Toute la vérité tient dans le Syllabus.
La pensée en dehord d'Ignace est un abus,
Et tout ce qui survient n'est qu'erreurs et tumultes ;
Debout au marchepied de l'omnibus des cultes,
Barrant la porte, il crie à tout venant : Complet !

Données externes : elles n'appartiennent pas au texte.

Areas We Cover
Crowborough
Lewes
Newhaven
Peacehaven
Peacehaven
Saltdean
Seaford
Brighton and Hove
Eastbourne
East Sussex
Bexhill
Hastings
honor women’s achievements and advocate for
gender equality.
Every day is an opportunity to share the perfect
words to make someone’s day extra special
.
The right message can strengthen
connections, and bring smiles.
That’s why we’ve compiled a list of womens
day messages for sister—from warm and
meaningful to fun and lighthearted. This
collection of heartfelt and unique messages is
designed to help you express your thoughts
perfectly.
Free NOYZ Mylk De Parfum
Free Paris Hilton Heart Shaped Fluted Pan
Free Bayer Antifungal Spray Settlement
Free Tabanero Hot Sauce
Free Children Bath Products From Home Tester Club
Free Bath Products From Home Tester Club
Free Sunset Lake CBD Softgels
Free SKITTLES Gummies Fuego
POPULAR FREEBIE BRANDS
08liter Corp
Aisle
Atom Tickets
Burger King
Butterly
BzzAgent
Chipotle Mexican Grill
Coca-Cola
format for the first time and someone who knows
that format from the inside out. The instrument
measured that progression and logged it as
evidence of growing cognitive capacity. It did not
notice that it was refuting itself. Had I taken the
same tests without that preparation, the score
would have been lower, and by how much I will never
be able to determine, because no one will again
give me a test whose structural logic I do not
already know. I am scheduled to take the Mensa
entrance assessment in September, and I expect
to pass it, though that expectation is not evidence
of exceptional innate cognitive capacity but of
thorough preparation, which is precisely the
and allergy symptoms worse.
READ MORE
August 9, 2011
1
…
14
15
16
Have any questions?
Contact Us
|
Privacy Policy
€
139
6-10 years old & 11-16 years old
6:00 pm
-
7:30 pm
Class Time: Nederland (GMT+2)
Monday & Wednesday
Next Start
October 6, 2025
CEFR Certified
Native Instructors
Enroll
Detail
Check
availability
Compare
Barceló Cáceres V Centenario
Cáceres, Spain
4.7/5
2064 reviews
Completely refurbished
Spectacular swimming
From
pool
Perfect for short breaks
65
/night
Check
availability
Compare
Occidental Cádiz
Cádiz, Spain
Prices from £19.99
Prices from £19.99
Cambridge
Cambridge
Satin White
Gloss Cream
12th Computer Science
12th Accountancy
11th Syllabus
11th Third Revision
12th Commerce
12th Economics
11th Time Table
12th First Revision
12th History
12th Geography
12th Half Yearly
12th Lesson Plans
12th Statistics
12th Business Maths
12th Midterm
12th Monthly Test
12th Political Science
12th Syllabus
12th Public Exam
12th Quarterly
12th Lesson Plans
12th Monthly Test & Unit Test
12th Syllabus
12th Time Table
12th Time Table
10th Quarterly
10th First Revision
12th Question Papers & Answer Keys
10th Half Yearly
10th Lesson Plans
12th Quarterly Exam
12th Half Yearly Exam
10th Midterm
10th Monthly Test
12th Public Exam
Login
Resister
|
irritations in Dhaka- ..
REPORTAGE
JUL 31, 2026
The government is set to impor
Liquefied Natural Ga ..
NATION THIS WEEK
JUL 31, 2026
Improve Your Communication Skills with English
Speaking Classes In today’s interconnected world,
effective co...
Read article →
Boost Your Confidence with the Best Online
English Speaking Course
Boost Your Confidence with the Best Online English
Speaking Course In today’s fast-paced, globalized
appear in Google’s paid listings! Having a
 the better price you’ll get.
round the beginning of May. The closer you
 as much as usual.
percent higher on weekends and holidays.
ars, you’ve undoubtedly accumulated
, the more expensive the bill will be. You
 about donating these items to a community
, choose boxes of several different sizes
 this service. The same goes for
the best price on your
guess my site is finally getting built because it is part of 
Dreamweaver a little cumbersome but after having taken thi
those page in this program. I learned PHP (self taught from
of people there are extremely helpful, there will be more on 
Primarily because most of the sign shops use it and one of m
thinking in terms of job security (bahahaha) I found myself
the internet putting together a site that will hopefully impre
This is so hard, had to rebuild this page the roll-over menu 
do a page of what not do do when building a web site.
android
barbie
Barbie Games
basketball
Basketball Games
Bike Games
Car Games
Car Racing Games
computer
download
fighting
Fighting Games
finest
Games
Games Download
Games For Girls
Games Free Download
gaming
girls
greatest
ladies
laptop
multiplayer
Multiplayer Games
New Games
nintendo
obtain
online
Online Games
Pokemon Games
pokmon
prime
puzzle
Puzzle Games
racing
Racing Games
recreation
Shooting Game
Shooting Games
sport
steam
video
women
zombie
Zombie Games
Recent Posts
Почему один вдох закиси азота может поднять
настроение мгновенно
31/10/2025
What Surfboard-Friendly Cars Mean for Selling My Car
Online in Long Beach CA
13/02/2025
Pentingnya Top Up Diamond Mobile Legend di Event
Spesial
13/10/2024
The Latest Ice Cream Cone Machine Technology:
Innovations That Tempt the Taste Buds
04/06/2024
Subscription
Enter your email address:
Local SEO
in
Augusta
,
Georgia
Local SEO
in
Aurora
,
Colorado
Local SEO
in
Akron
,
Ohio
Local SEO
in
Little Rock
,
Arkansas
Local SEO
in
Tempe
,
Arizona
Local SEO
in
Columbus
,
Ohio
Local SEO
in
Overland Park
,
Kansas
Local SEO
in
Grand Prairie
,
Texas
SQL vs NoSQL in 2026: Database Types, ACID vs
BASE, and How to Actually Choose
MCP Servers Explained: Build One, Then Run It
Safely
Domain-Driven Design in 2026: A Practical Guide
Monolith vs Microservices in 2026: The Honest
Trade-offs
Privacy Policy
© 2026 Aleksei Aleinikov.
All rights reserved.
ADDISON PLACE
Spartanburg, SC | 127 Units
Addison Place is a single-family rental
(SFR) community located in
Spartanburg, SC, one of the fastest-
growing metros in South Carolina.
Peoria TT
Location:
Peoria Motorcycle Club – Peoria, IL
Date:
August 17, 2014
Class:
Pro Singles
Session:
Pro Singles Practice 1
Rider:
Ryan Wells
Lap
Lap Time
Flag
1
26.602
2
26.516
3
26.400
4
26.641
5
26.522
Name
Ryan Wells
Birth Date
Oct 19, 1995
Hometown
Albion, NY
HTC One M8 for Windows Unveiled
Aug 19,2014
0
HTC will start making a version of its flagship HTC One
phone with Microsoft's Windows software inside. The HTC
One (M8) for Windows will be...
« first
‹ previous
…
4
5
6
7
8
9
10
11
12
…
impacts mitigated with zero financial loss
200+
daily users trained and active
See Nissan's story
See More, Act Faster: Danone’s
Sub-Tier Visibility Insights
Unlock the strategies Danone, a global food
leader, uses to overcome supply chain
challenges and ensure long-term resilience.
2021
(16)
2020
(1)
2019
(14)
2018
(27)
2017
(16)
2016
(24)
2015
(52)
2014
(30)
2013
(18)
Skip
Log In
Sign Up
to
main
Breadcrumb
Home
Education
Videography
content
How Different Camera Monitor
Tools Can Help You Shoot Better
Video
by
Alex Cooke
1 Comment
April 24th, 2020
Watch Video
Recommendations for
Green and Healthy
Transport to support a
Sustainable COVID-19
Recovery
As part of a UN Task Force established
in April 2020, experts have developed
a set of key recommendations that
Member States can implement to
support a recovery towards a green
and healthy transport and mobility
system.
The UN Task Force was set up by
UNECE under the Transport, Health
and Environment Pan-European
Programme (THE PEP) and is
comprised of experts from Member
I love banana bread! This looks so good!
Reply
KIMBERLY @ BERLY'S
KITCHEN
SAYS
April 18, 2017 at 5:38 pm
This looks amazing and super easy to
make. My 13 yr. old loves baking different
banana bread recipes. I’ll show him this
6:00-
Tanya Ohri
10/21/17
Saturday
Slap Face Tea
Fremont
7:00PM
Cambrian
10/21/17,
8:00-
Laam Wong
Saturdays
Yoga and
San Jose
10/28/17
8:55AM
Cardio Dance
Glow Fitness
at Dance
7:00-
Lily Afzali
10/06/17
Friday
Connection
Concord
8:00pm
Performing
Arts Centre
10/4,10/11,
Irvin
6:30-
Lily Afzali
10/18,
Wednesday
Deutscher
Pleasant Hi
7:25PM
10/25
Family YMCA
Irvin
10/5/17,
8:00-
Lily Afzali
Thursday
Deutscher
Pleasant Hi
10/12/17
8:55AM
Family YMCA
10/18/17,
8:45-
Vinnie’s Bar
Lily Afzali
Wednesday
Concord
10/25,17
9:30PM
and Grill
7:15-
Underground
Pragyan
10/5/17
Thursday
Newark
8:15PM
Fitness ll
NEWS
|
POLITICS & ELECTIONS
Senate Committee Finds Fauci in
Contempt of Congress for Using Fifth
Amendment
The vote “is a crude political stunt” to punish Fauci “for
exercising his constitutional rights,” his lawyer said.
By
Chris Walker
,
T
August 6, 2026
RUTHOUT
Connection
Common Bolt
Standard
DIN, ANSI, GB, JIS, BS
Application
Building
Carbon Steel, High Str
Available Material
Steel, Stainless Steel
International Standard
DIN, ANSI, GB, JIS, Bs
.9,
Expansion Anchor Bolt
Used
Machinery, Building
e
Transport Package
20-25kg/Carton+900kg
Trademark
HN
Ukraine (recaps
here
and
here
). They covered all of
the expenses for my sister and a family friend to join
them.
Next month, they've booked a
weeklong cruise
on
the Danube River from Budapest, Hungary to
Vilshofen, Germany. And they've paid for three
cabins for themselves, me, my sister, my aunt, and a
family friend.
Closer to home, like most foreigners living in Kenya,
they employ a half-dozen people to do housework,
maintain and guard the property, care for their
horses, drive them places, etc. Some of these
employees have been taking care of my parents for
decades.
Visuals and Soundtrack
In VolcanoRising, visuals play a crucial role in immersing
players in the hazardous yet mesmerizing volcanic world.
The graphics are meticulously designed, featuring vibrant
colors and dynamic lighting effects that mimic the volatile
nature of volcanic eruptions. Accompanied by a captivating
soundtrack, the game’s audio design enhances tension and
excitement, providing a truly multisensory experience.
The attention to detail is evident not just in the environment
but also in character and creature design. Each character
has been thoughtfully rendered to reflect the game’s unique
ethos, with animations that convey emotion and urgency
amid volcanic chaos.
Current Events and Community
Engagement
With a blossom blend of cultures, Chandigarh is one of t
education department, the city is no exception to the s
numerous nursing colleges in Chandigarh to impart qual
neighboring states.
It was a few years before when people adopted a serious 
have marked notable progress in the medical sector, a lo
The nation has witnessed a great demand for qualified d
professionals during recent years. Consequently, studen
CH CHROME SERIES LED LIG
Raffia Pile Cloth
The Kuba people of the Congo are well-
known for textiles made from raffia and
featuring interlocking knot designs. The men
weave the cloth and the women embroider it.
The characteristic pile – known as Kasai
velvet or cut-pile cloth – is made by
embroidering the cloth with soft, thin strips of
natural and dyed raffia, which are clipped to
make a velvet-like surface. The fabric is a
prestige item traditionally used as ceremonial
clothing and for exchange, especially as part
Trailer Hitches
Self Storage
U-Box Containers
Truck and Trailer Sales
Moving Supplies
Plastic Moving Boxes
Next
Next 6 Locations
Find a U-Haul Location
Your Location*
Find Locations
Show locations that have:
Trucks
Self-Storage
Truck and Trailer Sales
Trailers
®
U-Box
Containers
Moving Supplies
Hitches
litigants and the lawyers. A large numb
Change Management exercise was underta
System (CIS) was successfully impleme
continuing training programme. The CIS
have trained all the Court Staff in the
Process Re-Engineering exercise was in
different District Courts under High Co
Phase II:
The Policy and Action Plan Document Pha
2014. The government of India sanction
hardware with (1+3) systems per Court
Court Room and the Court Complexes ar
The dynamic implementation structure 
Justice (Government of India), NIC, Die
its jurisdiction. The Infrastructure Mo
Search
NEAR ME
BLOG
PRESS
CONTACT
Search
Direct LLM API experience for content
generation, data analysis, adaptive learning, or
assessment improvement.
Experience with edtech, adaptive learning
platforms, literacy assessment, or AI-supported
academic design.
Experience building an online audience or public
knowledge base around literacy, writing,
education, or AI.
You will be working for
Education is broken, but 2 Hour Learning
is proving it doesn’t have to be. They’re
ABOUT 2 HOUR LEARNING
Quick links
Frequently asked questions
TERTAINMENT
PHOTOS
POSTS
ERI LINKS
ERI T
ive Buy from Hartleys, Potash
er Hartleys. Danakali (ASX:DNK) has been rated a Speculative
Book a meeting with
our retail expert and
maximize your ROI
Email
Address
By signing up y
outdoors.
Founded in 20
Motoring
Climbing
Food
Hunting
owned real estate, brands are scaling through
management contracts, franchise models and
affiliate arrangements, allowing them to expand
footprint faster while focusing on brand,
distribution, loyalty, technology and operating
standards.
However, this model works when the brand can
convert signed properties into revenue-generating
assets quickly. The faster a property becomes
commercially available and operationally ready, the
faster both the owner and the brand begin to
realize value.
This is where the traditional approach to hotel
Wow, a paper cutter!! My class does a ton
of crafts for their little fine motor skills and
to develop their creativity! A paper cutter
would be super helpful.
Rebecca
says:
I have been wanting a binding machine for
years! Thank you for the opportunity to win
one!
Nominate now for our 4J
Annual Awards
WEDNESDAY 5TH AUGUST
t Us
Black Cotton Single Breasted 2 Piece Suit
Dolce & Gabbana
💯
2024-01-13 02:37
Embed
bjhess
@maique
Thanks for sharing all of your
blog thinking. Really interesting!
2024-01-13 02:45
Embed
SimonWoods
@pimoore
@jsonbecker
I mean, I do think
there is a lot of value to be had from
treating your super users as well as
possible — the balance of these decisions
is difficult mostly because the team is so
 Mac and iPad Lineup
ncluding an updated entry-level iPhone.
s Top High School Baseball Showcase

Falstaff, dont le menton si gaîment se triplait,
Ets dévot. Que sert-il ? la messe. Il s'associe
Au dogme, et ses hoquets sentent l'orthodoxie ;
Il coud un psaume au bout de son ancien couplet ;
Une âme libre ouvrant ses ailes lui déplaît ;
Montant la garde autour du missel, ce gros homme
Prêche, et son ventre prend fait et cause pour Rome ;
Il dit qu'il ne faut pas laisser sans examen
L'homme communiquer avec l'esprit humain,
Qu'il est bon de tout craindre, et, de peur d'avanture,
De garder l'Eternel derrière une clôture ;
Il croit ; son estomac s'accouple au sacré-coeur ;
Au seuil noir du mystère il s'installe vainqueur,
Prêt à barricader me gouffre avec sa table ;
Il consacre au seul culte auguste et véritable
Ce qui reste à ses pieds des bons vins qu'in a bus ;
Il emploie à servir les Jéhovahs fourbus
Et les religions mortes ou corrompues,
Tout l'arsenal cassé de ses franches repues ;
Il n'entend pas qu'on aille à travers le ciel bleu,
L'ombre immense, en dehors du pape, chercher Dieu ;
Il refuse aux penseurs l'air, l'horizon, l'espace,
Plantant, pour empêcher que l'esprit humain passe
Au delà de la bulle In Coena Domini,
Tous ses culs de bouteille au mur de l'infini.